- **Complete the following**
A: List every resistance value given in the circuit-checking passage.
B: Please recast the entries as a JSON list of strings, one per line, starting at the line that has "From the viewer's" and stopping after the final line of the entries. Skip blank lines, and leave the pictures out.

- **Document passage**
..............................
The first thing to check is the voltage of the power supply. If this is a \$9\:\text{V}\$ battery that was sitting on a lab shelf, definitely check it out with a meter -- using a \$1\:\text{k}\Omega\$ resistor across its terminals while you use the meter to measure the voltage. If this is a commercial power supply, check it anyway. It doesn't hurt to verify that your voltage is what it is supposed to be.

The next thing to check is the resistor values. Make sure they are near the values you are told they should be. Again, a few moments spent here can save you lots of time, later. It's only five resistors, so it shouldn't take a lot of time.

It's a good idea to have checked the datasheet for the specific BJT you are using. The 2N3904 comes in a variety of packages and I wouldn't be surprised to find different pinouts even for the same TO-92 package. It's worth a moment to make sure you know where your pins are located. I won't suggest that you spend time checking out the BJT, since you will be doing that soon enough when you plug it into the circuit. But if you do have a transistor checker available, please do use it.

Finally, check your wiring two or three times over. I make mistakes. So you can make them, too. Check things over several times. Might save more time, later.


I won't explain, but I'll do a few quick calculations for you. These will be added here so that you can check this out with a voltmeter before running your tests.

Assuming that the BJT isn't saturated, the base current should be:

$$I_\text{B}=\frac{V_\text{TH}-V_\text{BE}}{R_\text{TH}+\left(\beta+1\right)\:R_\text{E}}$$

Here, \$R_\text{E}=200\:\Omega+2.2\:\text{k}\Omega=2.4\:\text{k}\Omega\$, \$R_\text{TH}=\frac{R_1\:R_2}{R_1+R_2}\$ and \$V_\text{TH}=9\:\text{V}\frac{R_2}{R_1+R_2}\$. The value for \$V_\text{BE}\$ will vary a little, but I can already tell that it's closer to \$600\:\text{mV}\$ than to \$700\:\text{mV}\$. So I'll just pick something just under the middle of that. This gives me about \$800\:\text{nA}\$ for the base current (using a random guess for \$\beta\approx 260\$.) And therefore a collector current of only about \$210\:\mu\text{A}\$. About a \$2.1\:\text{V}\$ drop across the collector resistor.
..............................
- **Extracted records**

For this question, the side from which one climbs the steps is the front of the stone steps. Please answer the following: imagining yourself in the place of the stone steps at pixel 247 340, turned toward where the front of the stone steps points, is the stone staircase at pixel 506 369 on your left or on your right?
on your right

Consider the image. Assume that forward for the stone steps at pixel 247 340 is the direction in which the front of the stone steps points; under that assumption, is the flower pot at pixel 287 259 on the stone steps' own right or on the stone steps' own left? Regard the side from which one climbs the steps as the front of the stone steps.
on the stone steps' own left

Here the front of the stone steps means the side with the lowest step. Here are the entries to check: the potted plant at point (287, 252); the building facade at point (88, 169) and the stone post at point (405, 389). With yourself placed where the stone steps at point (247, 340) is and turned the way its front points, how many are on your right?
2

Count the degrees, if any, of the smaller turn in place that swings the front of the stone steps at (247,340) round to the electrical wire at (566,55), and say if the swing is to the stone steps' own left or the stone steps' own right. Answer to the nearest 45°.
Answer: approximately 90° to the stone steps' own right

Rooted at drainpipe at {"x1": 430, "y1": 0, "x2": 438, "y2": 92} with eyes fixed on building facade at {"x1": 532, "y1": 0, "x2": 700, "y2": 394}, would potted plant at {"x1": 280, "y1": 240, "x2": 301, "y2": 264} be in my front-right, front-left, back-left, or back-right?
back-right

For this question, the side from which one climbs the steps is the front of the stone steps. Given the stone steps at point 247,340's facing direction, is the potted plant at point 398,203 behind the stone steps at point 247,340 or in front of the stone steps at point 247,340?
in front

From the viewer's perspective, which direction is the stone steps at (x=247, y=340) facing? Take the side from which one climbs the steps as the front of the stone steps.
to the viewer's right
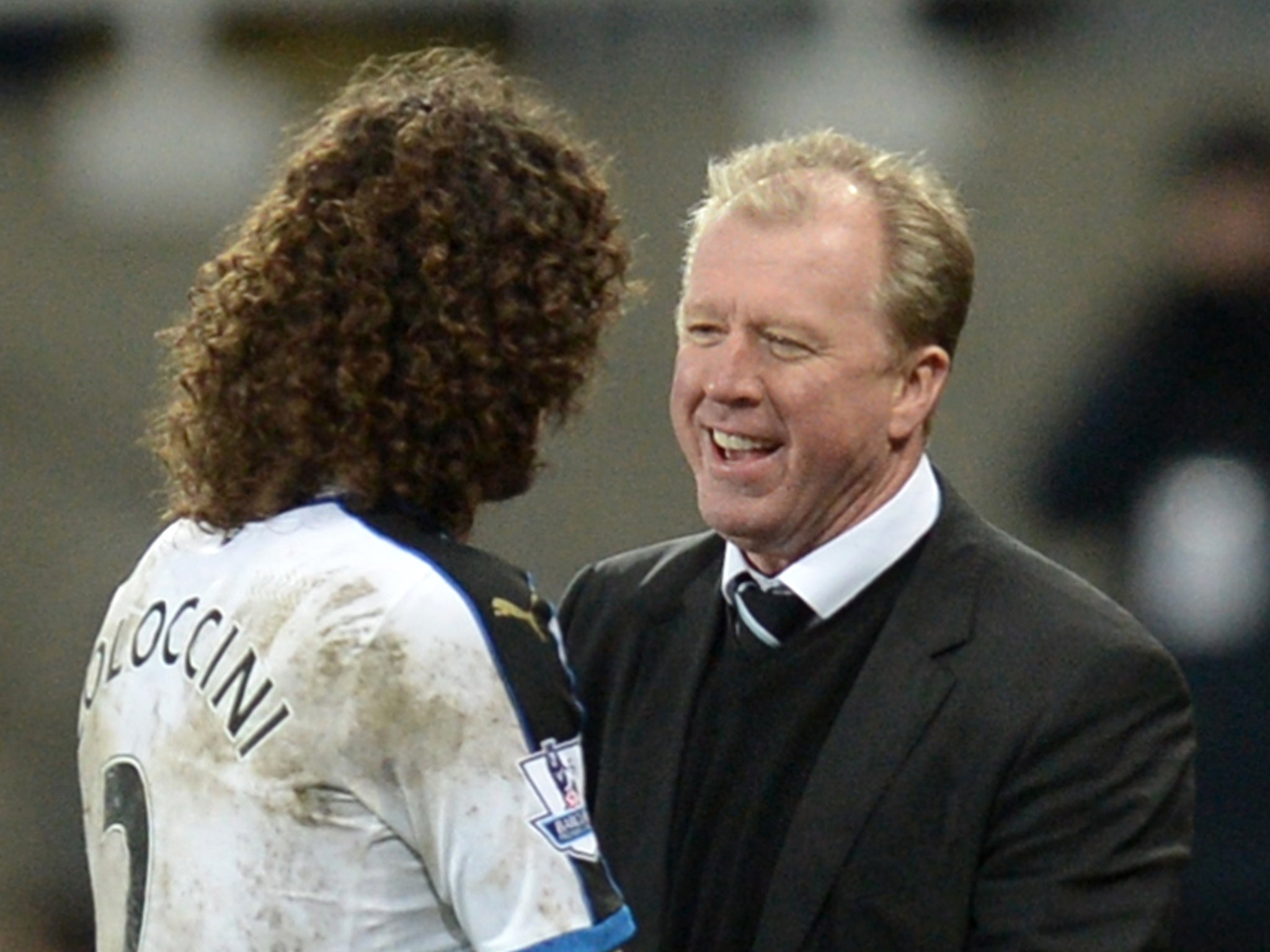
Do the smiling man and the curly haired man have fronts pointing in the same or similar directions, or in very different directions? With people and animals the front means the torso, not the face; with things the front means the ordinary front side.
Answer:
..............................
- **Task-by-task results**
A: 1 kΩ, 200 Ω, 2.2 kΩ, 2.4 kΩ

B:
[
  "From the viewer's perspective, which direction is the stone steps at (x=247, y=340) facing? Take the side from which one climbs the steps as the front of the stone steps.",
  "to the viewer's right",
  "Do the smiling man and the curly haired man have fronts pointing in the same or similar directions, or in very different directions? With people and animals the front means the torso, not the face; with things the front means the ordinary front side.",
  "Answer:"
]